Как ваша жизнь изменилась после 24 февраля 22-го года?

— Сначала я испытала большой личный крах. Я отдала заключенным больше 15 лет жизни, а они, суки, пошли вербоваться на войну. Сейчас я думаю об этом по-другому, потому что опять нашла своих героев в тюрьме. Тюрьма опять выручила, дала силы к жизни, к работе и очень здорово вдохновила. Мы занимаемся двумя большими темами. Первая — пытаемся остановить вербовку в тюрьмах. Вторая — помогаем украинским заключенным. Тем, кто сидят с паспортом Украины, само собой, потому что они сейчас выходят из тюрьмы, и куда? Ещё перемещенным гражданским лицам. Помимо военнопленных, в России есть похищенные гражданские. Их порядка ста человек, и мы знаем их поименно. Это люди, похищенные в марте, апреле и далее еще прошлого года — Буча, Ирпень, Гастомель, Волноваха, Черниговская область. Просто так. Это агрономы, учителя, медики. И внезапно к ним присоединилось 2000 человек — украинцы, не прошедшие фильтрацию, бежавшие по гуманитарным коридорам в сторону России, потому что больше было некуда бежать. Люди с украинским паспортом не проходят фильтрацию и исчезают. Мы и их родственники не могли ничего понять — где они? Проходят муж с женой фильтрацию — она проходит, а он нет, и после исчезает. Довольно давно мы выяснили, кто это. Это «цивильные заручники» — по большому счету, гражданские пленные. То есть граждане Украины, которые, например, когда-либо служили в АТО, или были военными медиками, или просто были паспортистками в отделении полиции. По всем законам, принятым конвенциям, женевским и неженевским — это гражданские люди. Но россияне в эту войну выдумали много ноу-хау. Это одно из них — они считают их военнопленными. Очень трудно этих людей изъять из всей массы военнопленных и заниматься ими отдельно. Но мы занимаемся этим, и у нас есть обмененные.

Почему российские заключенные легко согласились воевать?
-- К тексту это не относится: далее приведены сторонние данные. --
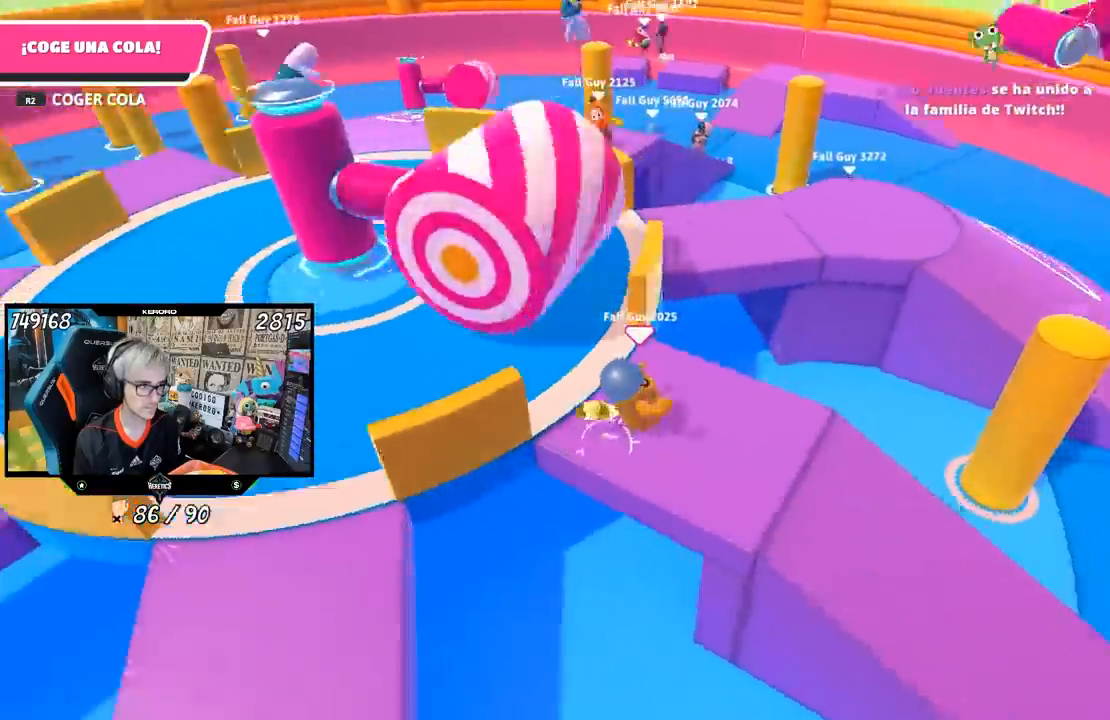
{"dt_ms": 500, "buttons": [], "left_stick": "right", "right_stick": "up-left"}
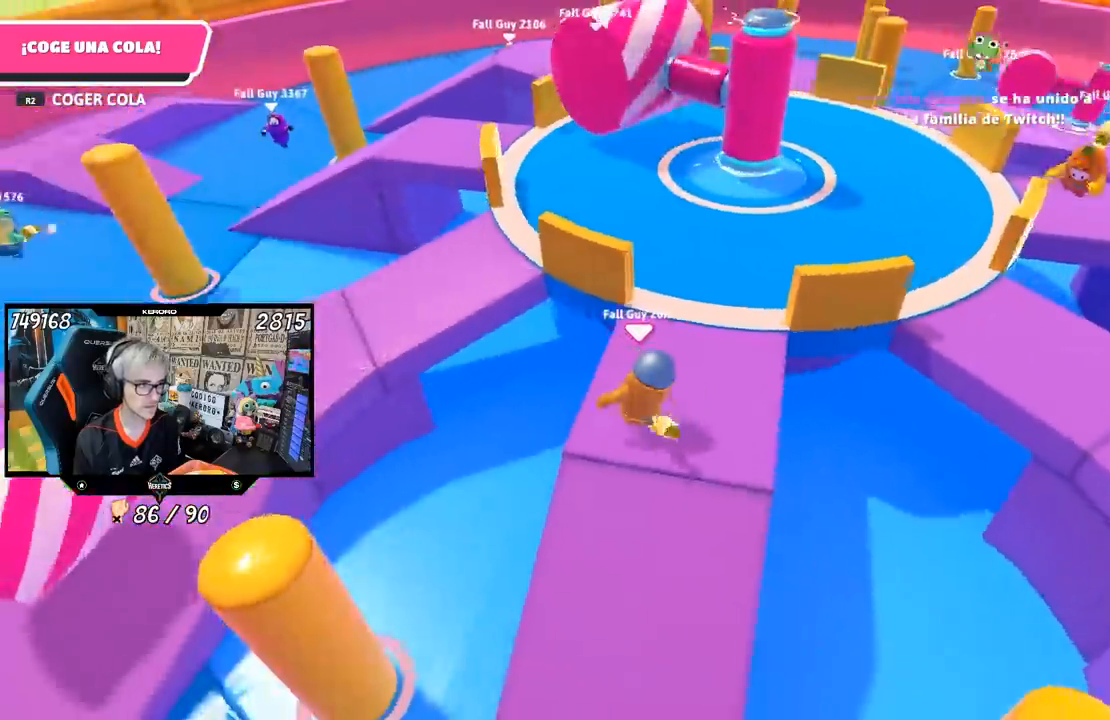
{"dt_ms": 500, "buttons": [], "left_stick": "down", "right_stick": "center", "events": [[33, "left_stick", "center"], [50, "L1", "down"], [67, "right_stick", "center"], [150, "L1", "up"], [383, "left_stick", "down"]]}
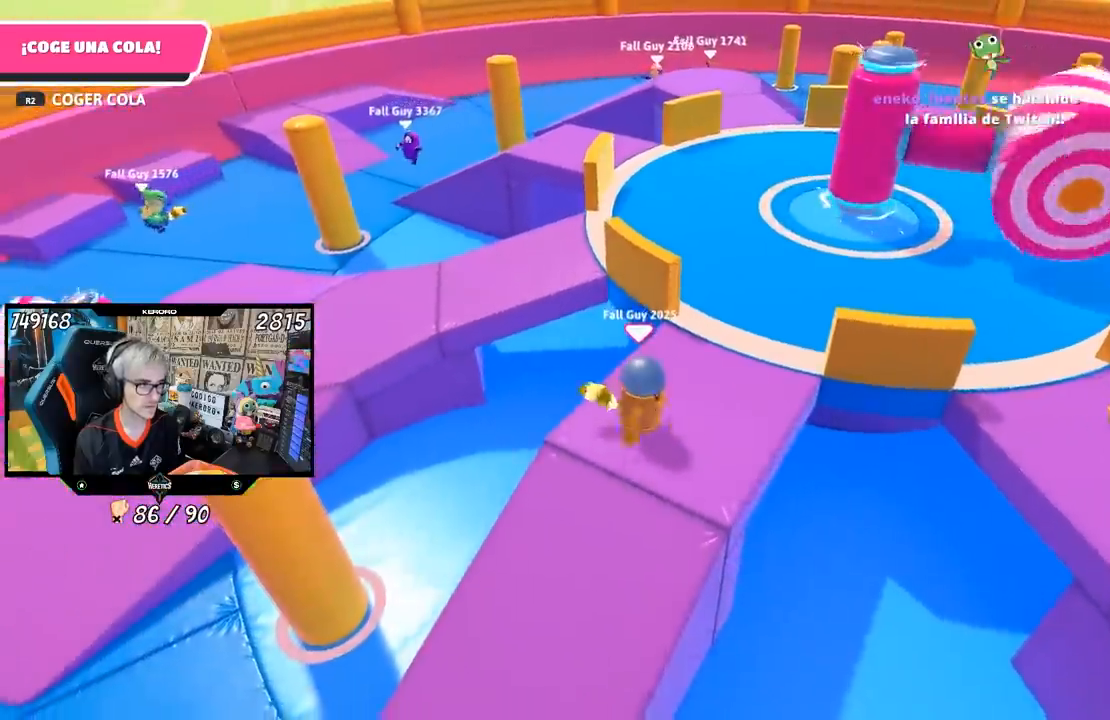
{"dt_ms": 500, "buttons": [], "left_stick": "up", "right_stick": "center"}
— Ни одного человека не завербовали недобровольно. Все время к нам обращаются, говорят: «Недобровольно-недобровольно». А я все время прошу фамилию и заявление. Ну, не могу я защищать анонима. И когда ты доходишь до человека, знаешь его имя, например, нам с самого начала сказали: Андрей Ястребов из колонии К-7. Мы уже так долго им занимались, что можно о нём говорить. Он попал в самый первый набор, завербованный Вагнером. Он жив, вернулся в Ленинградскую область и уже под следствием — обычная судьба. Нам было очень трудно до него добраться, он уже воевал, но добрались. Сказали: «Ну, давай» — «Вы что, с ума сошли? Я добровольно. Я за Путина. Я воюю тут. Всё нормально, отстаньте от нас». Потом забрали из К-6 Владимирской области, Ковров, где Навальный сидит, иностранцев — узбеков. Родители к нам обратились. Я говорю: «Ну, давайте заявление от родителей. Хотя бы одного мы отобьем». Долго совещались, и в итоге ребята сами приняли решение оттуда, что нет, они не будут.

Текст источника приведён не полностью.